Reproduce each line of the records below, word for word and in the same order, changing nothing.

===============

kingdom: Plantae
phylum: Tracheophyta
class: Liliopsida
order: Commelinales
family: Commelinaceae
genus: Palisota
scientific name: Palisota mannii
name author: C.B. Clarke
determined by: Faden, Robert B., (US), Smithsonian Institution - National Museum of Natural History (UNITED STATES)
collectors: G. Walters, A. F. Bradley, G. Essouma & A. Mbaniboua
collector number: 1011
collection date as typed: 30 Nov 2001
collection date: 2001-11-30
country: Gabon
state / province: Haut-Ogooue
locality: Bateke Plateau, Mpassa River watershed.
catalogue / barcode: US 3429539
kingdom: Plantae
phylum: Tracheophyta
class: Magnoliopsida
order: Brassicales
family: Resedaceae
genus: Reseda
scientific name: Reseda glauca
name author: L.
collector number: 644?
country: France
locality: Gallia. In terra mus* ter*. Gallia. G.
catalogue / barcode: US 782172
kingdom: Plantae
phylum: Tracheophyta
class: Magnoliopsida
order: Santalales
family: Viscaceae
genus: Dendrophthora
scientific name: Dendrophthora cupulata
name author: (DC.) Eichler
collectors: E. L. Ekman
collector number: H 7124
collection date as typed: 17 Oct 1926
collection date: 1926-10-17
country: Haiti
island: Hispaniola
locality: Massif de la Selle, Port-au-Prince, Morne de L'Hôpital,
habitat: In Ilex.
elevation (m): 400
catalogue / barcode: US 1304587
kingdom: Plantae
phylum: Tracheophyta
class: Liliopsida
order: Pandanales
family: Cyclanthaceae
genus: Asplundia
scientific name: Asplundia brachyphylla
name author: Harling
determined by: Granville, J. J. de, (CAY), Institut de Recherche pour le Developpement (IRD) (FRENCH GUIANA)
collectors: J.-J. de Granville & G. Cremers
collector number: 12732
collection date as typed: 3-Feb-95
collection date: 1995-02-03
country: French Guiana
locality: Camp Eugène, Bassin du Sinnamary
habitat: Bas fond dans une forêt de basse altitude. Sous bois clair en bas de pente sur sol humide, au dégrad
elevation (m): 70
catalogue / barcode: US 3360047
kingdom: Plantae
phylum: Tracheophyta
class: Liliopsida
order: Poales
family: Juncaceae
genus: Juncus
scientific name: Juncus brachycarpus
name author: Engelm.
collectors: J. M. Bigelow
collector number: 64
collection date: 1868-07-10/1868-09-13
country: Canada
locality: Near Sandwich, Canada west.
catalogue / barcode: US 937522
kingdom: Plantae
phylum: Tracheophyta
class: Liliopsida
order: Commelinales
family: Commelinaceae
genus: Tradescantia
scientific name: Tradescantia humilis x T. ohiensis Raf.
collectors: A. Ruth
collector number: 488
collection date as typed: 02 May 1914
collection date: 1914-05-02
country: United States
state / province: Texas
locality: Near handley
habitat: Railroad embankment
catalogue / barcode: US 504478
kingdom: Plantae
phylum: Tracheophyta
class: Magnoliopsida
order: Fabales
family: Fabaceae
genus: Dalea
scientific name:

===============

# [Exercise response]
kingdom: Plantae
phylum: Tracheophyta
class: Liliopsida
order: Commelinales
family: Commelinaceae
genus: Palisota
scientific name: Palisota mannii
name author: C.B. Clarke
determined by: Faden, Robert B., (US), Smithsonian Institution - National Museum of Natural History (UNITED STATES)
collectors: G. Walters, A. F. Bradley, G. Essouma & A. Mbaniboua
collector number: 1011
collection date as typed: 30 Nov 2001
collection date: 2001-11-30
country: Gabon
state / province: Haut-Ogooue
locality: Bateke Plateau, Mpassa River watershed.
catalogue / barcode: US 3429539
kingdom: Plantae
phylum: Tracheophyta
class: Magnoliopsida
order: Brassicales
family: Resedaceae
genus: Reseda
scientific name: Reseda glauca
name author: L.
collector number: 644?
country: France
locality: Gallia. In terra mus* ter*. Gallia. G.
catalogue / barcode: US 782172
kingdom: Plantae
phylum: Tracheophyta
class: Magnoliopsida
order: Santalales
family: Viscaceae
genus: Dendrophthora
scientific name: Dendrophthora cupulata
name author: (DC.) Eichler
collectors: E. L. Ekman
collector number: H 7124
collection date as typed: 17 Oct 1926
collection date: 1926-10-17
country: Haiti
island: Hispaniola
locality: Massif de la Selle, Port-au-Prince, Morne de L'Hôpital,
habitat: In Ilex.
elevation (m): 400
catalogue / barcode: US 1304587
kingdom: Plantae
phylum: Tracheophyta
class: Liliopsida
order: Pandanales
family: Cyclanthaceae
genus: Asplundia
scientific name: Asplundia brachyphylla
name author: Harling
determined by: Granville, J. J. de, (CAY), Institut de Recherche pour le Developpement (IRD) (FRENCH GUIANA)
collectors: J.-J. de Granville & G. Cremers
collector number: 12732
collection date as typed: 3-Feb-95
collection date: 1995-02-03
country: French Guiana
locality: Camp Eugène, Bassin du Sinnamary
habitat: Bas fond dans une forêt de basse altitude. Sous bois clair en bas de pente sur sol humide, au dégrad
elevation (m): 70
catalogue / barcode: US 3360047
kingdom: Plantae
phylum: Tracheophyta
class: Liliopsida
order: Poales
family: Juncaceae
genus: Juncus
scientific name: Juncus brachycarpus
name author: Engelm.
collectors: J. M. Bigelow
collector number: 64
collection date: 1868-07-10/1868-09-13
country: Canada
locality: Near Sandwich, Canada west.
catalogue / barcode: US 937522
kingdom: Plantae
phylum: Tracheophyta
class: Liliopsida
order: Commelinales
family: Commelinaceae
genus: Tradescantia
scientific name: Tradescantia humilis x T. ohiensis Raf.
collectors: A. Ruth
collector number: 488
collection date as typed: 02 May 1914
collection date: 1914-05-02
country: United States
state / province: Texas
locality: Near handley
habitat: Railroad embankment
catalogue / barcode: US 504478
kingdom: Plantae
phylum: Tracheophyta
class: Magnoliopsida
order: Fabales
family: Fabaceae
genus: Dalea
scientific name:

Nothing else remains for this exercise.